Pocas veces se destaca el papel que juegan los aficionados en un arte como el flamenco, que si bien ahora cuenta con ayudas de las instituciones públicas y privadas, en otros tiempos no fue así. Por tanto, cuando nacieron las peñas flamencas, en los años cincuenta del pasado siglo, consagrándose como un fenómeno importante en la siguiente década, al arte de lo jondo se le apareció la Virgen María. Y sobre todo a los profesionales que viven de cantar, bailar o tocar la guitarra. He tenido la fortuna de conocer a cientos de peñistas que han dado su vida por el flamenco desatendiendo sus casas y a sus familias, dejando incluso de trabajar para luchar por este arte y los artistas o gastándose el dinero que no tenían. Cito aquí a hombres como Paco Cabrera de la Aurora, Manuel Centeno, Jaime del Pozo, Juan Mena Díaz, José Cabello, Manuel Herrera, José Garzón o, para no hacer la lista interminable, Antonio Bonilla Martínez, el que fuera durante muchos años presidente de la sevillana Peña Flamenca Niño Ricardo, que murió ayer a la edad de 87 años.
Fue de los primeros aficionados que conocí cuando empecé a acercarme a las peñas flamencas, en los setenta, para ir aprendiendo a amar este arte único. La Peña Niño Ricardo estaba entonces en la Cuesta del Rosario y en aquel local pequeño y coqueto tuve la suerte de conocer en persona a Antonio Mairena en compañía de un joven Paco Robles, el escritor sevillano, con el que viví aventuras de aprendizaje en festivales y peñas de Sevilla. Antonio Bonilla ya era entonces un hombre de una pujanza increíble, con una capacidad de trabajo admirable y una afición a prueba de bombas. Cantaba, sin duda por influencia de su padre, el cantaor de El Viso del Alcor Antonio Bonilla El Gloria, que además era barbero con barbería propia, creo, en la sevillana calle Recaredo.

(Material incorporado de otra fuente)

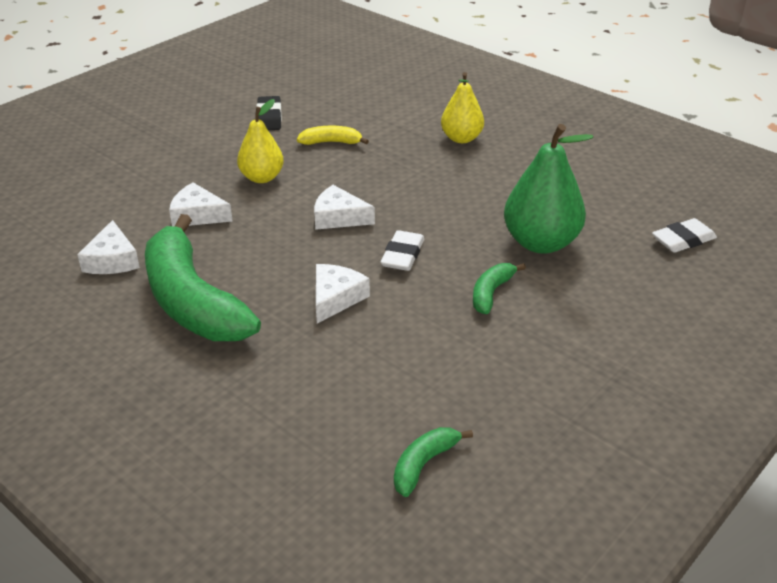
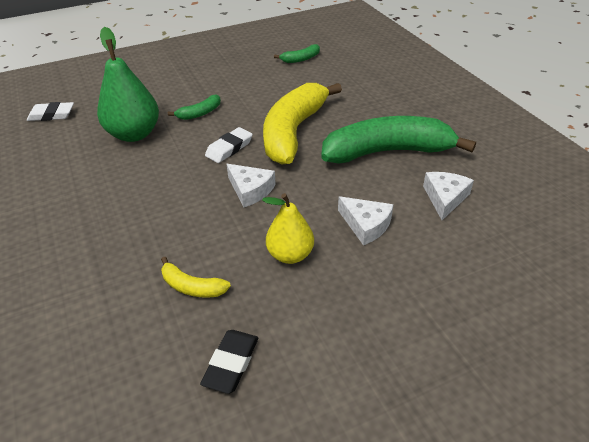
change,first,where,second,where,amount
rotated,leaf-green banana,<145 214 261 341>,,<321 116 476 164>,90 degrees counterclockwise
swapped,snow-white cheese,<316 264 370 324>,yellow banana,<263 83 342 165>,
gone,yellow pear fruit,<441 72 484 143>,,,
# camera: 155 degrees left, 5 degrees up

Antonio Bonilla luchó lo indecible por la Peña Niño Ricardo, la única de Sevilla con nombre de guitarrista y no de cualquiera: del más grande de Sevilla. Recuerdo cuando tuvieron que entregar el local de la Cuesta del Rosario, en 1993, por denuncias de vecinos y, al parecer, la complicidad del Ayuntamiento. La verdad es que el dueño del local lo quería dejar libre para volver a alquilarlo a un precio mucho más alto que en 1978. Antonio sufrió mucho por aquello porque la entidad tuvo que recoger los chismes y meterse en el local de un amigo en Triana. Hasta que alquilaron uno nuevo en la Huerta de la Salud, entre el Mirador y el Polígono de San Pablo, donde por cierto se echaban unos ratos estupendos y pasaban cada sábado por la noche muchos artistas y aficionados de Sevilla y sus pueblos. No eran recitales pagados, sino por amor al arte. Y cada semana, sin faltar nunca a su cita, el primero en llegar era Antonio Bonilla, el veterano presidente, que iba recibiendo con amabilidad oriental a todo el que se acercaba a la peña. Copita de vino y un cante, ese era el recibimiento de Antonio. Recuerdo la alegría que le dio la noche que llevé a Juanito Valderrama y Naranjito de Triana para que escucharan a Pepe Cruz, un aficionado que cantaba mejor que las grandes figuras.
Se ha ido un hombre cabal, uno de los mejores aficionados que he conocido en toda mi vida. Que vivió para su esposa e hijos, y también para el flamenco. Se ha ido pero ha dejado la esencia en sus hijos y nietas. Antonio Bonilla hijo es artista, guitarrista y profesor. Era abuelo de la bailaora Ángela Bonilla y de la soprano sevillana Leonor Bonilla. Era su obra, la de un hombre fundamentalmente bueno, elegante, jovial y simpático, que debería haber sido reconocido en vida por tantos años de lucha en pro del flamenco. Descanse en paz.